• _Aim of the exercise_
Retype, without any change, the line that contains "Whose bounding box is [180,0,1227,65]?" and every line that follows it to the end of the entries, and nothing else.
----
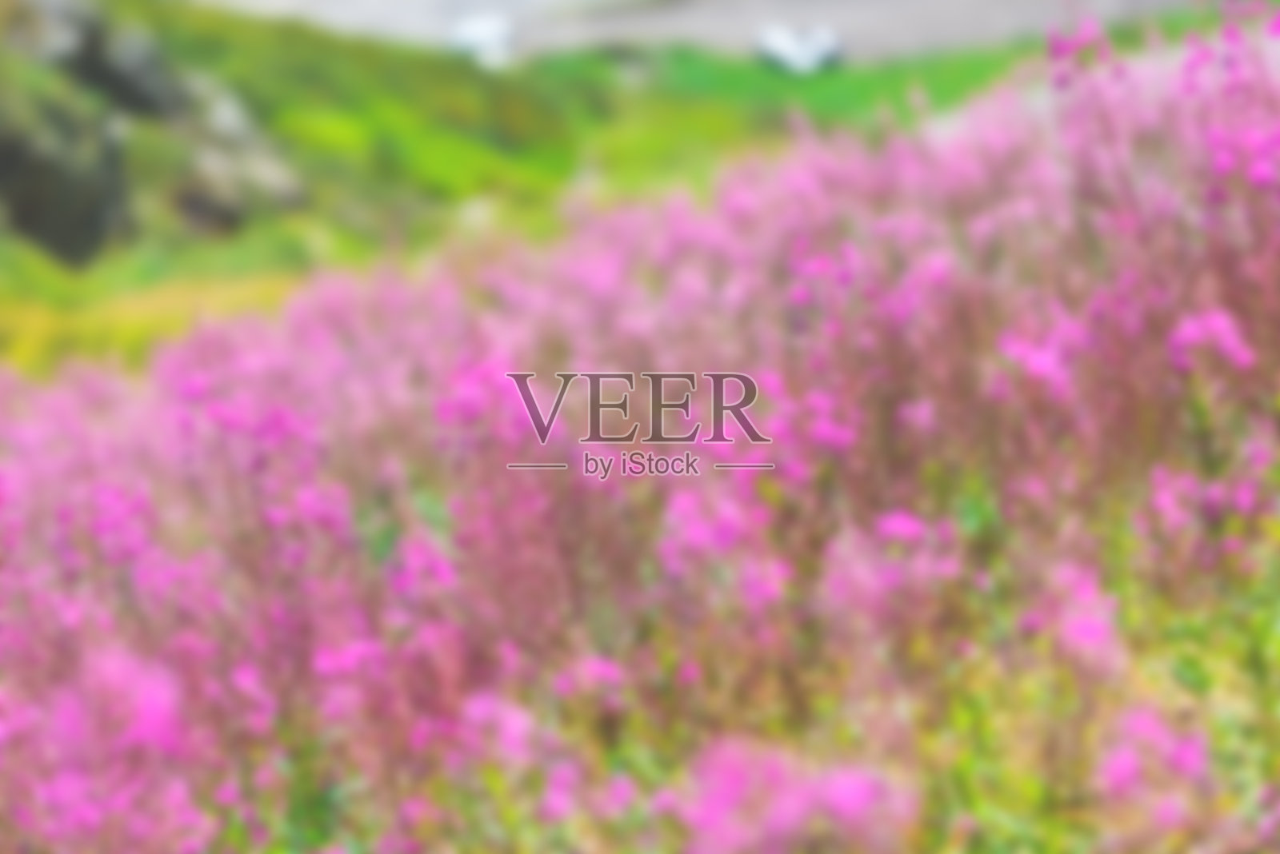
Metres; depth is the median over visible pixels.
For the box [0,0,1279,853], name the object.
flower field
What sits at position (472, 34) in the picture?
white object
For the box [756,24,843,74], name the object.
white object
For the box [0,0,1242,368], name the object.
grassy slope
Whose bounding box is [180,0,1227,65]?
road
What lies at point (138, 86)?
rock
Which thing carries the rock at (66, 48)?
on the grassy slope at (414, 70)
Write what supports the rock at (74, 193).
on the grassy slope at (414, 70)
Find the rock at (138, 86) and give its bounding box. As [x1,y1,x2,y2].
[72,12,188,115]
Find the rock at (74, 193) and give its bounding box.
[0,75,130,264]
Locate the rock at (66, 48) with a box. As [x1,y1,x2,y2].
[3,0,99,71]
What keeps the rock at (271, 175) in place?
on the grassy slope at (414, 70)
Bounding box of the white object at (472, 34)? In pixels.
[448,12,515,70]
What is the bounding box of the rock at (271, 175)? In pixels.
[169,80,305,229]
----
• _Answer section_
Whose bounding box is [180,0,1227,65]?
road
What lies at point (138, 86)?
rock
Which thing carries the rock at (66, 48)?
on the grassy slope at (414, 70)
Write what supports the rock at (74, 193).
on the grassy slope at (414, 70)
Find the rock at (138, 86) and give its bounding box. As [x1,y1,x2,y2].
[72,12,188,115]
Find the rock at (74, 193) and give its bounding box.
[0,75,130,264]
Locate the rock at (66, 48) with a box. As [x1,y1,x2,y2].
[3,0,99,71]
What keeps the rock at (271, 175) in place?
on the grassy slope at (414, 70)
Bounding box of the white object at (472, 34)? In pixels.
[448,12,515,70]
What is the bounding box of the rock at (271, 175)? In pixels.
[169,80,305,229]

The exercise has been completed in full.